Under normal circumstances, endothelial cells keep blood flowing in a liquid state. However, when cytokines activate these cells, they switch into a defensive mode, mobilizing macrophages and other immune cells and releasing molecules that promote blood clotting.

“Cytokines communicate with cells throughout the body,” explained Dr. Jeremy Luban, a professor at the University of Massachusetts Medical School and a member of the Massachusetts Pathogen Readiness Alliance’s executive committee, a consortium led by HMS that seeks to mitigate the spread of COVID-19 and prepare for future pandemics. Endothelial cells, which are likely monitored, have to constantly assess blood coagulation and tissue damage status and induce actions such as clotting to prevent harm to the tissues.

Blood clots can be deadly, such as when they block arteries supplying the brain. In the early months of the pandemic, arterial blockages were associated with strokes in many patients, even in young individuals without predisposing risk factors. Autopsies of patients who died from COVID-19 showed evidence of clots throughout the body and multiple organ failure. Up to one-third of hospitalized COVID-19 patients were found to have myocardial damage, which Libby attributed to conditions like microvascular clots and endothelial dysfunction.

 

POTS and Viral Infections

Microvascular damage is also associated with long-term symptoms in a significant portion of COVID-19 survivors. Since the early days of the pandemic, these “long-haul” patients have reported experiencing symptoms such as chest pain, rapid heartbeat, fatigue, and cognitive issues. The most common post-viral condition reported is postural orthostatic tachycardia syndrome (POTS), which typically occurs following infection. POTS is a disorder of the autonomic nervous system, which controls involuntary bodily functions such as heart rate and blood pressure. Symptoms include lightheadedness and rapid heart rate when a person moves to a standing position.

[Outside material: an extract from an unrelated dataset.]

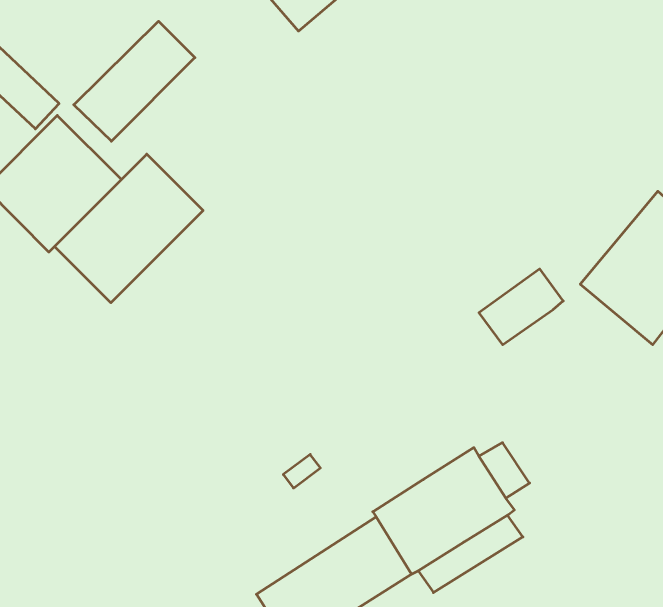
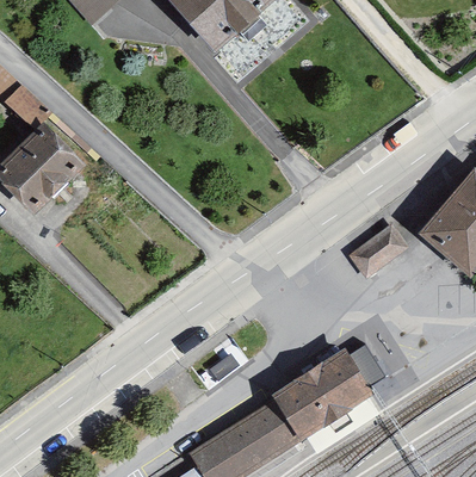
building: [74,21,195,141] -> none
building: [55,154,203,303] -> none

However, the causes of POTS, which is believed to be associated with autoimmune reactions triggered by infections, remain unclear. In patients with POTS, blood pools in the legs upon standing, which can lead to dizziness and fainting. Without antecedent causes, “we just don’t know why people with POTS develop this autonomic problem after infection,” Lee Lewis explained.

While COVID-19 has deepened our understanding of the interconnectedness of cardiovascular issues and infections, particularly with the virus’s latest Omicron variant BA.2.86, further research is needed to better understand the long-term consequences of viral infections. Much work remains to unravel the precise links between COVID-19 and myocarditis, vascular inflammation, POTS, and other cardiac issues.

The medical community is closely monitoring and researching the long-term cardiovascular effects of COVID-19, especially as new variants of the virus continue to emerge. While vaccines have played a crucial role in reducing the severity of illness and hospitalizations, understanding these effects is essential for better treating and supporting patients who experience cardiac complications associated with COVID-19.